Highly Sensitive Room Temperature H₂S Gas Sensor Based on the Nanocomposite of MoS₂–ZnCo₂O₄

Abstract

The stacking 2D materials, such as molybdenum disulfide (MoS₂), are among the most promising candidates for detecting H₂S gas. Herein, we designed a series of novel nanocomposites consisting of MoS₂ and ZnCo₂O₄. These materials were synthesized via a simple hydrothermal method. The microstructure and morphology of nanocomposites were studied by different characteristics such as X-ray diffraction, scanning electron microscopy, energy-dispersive X-ray spectroscopy, transmission electron microscopy, high-resolution transmission electron microscopy, Brunauer-Emmett-Teller (BET), and X-ray photoelectron spectroscopy. These nanocomposites were used as gas sensors, and the highest response (6.6) toward 10 ppm of H₂S was detected by the gas sensor of MZCO-6 (having MoS₂ contents 0.060 g) among all other tested sensors. The response value (R_a/R_g) was almost three times that of pure ZnCo₂O₄ (R_a/R_g = 2).

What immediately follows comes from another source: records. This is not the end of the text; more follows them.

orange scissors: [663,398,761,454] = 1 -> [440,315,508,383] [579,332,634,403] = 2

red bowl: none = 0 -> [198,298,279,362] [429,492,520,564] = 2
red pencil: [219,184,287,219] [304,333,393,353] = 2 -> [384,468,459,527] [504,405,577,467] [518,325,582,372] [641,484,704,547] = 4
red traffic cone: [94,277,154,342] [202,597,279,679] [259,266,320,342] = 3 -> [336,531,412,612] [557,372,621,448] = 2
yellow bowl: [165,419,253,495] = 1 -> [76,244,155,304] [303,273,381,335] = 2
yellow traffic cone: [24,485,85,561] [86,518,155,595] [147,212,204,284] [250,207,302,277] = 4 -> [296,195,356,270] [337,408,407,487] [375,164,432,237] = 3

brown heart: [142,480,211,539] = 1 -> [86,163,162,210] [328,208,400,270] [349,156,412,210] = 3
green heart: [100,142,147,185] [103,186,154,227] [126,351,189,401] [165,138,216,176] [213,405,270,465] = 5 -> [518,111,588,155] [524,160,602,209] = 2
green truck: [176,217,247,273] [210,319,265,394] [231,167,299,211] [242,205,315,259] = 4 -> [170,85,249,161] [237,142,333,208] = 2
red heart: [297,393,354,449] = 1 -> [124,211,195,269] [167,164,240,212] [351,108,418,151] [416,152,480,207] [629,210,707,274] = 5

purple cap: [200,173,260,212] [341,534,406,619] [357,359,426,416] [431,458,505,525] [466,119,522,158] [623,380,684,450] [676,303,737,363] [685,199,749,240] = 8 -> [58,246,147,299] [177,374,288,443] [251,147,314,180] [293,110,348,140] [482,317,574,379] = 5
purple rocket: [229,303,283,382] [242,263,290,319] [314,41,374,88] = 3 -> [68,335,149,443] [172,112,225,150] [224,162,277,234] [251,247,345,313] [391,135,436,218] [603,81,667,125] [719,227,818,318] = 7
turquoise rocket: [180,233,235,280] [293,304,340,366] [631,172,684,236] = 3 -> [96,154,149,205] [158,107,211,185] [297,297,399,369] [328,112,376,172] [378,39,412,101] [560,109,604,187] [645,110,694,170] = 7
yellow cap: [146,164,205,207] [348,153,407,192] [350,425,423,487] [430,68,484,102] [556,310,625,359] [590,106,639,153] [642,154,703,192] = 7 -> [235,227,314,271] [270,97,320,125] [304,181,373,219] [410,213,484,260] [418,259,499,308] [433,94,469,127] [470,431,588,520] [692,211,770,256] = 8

In addition, the sensor of MZCO-6 exposed good selectivity, short response/recovery time (12/28 s), long-term stability (28 days), and a low detection limit (0.5 ppm) toward H₂S gas at RT. The excellent performance of MZCO-6 may be attributed to some features of MoS₂, such as stack structure, higher BET and surface area and active sites, a synergistic effect, etc. This simple fabrication sensor provides a novel idea for detecting H₂S gas at RT.